На Первомайке мы пересеклись в первый раз. Они пёрли к нам через ночной Хасавюртовский район, ехали менять краснодарский полк, торчащий тут больше шести месяцев и совершенно одичавший от постоянства и дня сурка, не отпускавшего от себя ни на шаг.
— Художник, скоро уедем, — скалился довольный Ким, — слышь, рад?
Я радовался. Первомайка опостылела по самое не хочу, заставила ненавидеть всех вокруг и самого себя из-за невозможности просто сменить картинку перед глазами, пройтись по асфальту с пару километров и невозможности сделать себе кофе. Кофе, к слову, можно было бы стрельнуть у офицеров, но у тех самих закончился.

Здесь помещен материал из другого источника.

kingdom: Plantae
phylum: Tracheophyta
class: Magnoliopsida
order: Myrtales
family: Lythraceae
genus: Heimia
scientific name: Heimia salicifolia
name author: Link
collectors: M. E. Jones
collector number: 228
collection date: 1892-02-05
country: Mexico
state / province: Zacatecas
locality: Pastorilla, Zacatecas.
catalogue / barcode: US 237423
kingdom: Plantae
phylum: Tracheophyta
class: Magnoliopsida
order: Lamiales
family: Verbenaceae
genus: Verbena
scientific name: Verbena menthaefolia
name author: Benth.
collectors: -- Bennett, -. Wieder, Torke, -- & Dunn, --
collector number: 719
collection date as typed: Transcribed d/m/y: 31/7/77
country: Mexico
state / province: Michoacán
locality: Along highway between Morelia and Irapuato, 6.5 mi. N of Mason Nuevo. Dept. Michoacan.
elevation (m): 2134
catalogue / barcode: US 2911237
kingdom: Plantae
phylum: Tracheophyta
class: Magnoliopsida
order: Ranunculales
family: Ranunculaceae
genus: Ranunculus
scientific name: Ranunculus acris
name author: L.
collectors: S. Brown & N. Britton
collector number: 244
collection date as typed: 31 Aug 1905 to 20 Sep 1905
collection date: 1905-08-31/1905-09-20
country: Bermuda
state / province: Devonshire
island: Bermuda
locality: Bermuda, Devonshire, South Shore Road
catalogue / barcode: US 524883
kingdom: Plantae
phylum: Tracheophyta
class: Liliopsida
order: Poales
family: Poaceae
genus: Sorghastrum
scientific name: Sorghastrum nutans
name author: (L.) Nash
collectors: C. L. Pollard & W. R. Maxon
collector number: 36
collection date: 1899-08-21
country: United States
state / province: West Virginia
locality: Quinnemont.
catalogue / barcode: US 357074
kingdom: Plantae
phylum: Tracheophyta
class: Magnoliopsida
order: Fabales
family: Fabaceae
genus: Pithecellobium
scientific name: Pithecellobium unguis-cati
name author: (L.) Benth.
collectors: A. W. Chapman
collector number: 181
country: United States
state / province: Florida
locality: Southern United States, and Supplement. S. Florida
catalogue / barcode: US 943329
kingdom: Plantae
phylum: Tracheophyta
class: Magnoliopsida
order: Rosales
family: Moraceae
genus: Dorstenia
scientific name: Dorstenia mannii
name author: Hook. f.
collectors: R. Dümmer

Колонна рычала и рычала, ворочаясь всё ближе к нам по узкой змее старой дороги. Никогда бы не поверил в радость от звука движков, едущих к тебе. Странная радость, отдающая гадкой слабостью, ведь улыбаешься из-за закончившейся службы, простенькой, не опасной, без войны и крови, просто сложноватой, отзывающейся внутри своей дуростью. Гадкая слабость, говорящая о тебе самом куда больше, чем можно признаться словами.
Думаешь, твоему деду было так же легко и просто, как тебе? Под Сталинградом, на Висле, у Берлина и в нём самом? Да уж.
— Художник, сейчас смена придёт, не спи, — гыгыкал Ким, — ты чего расслабился, душара?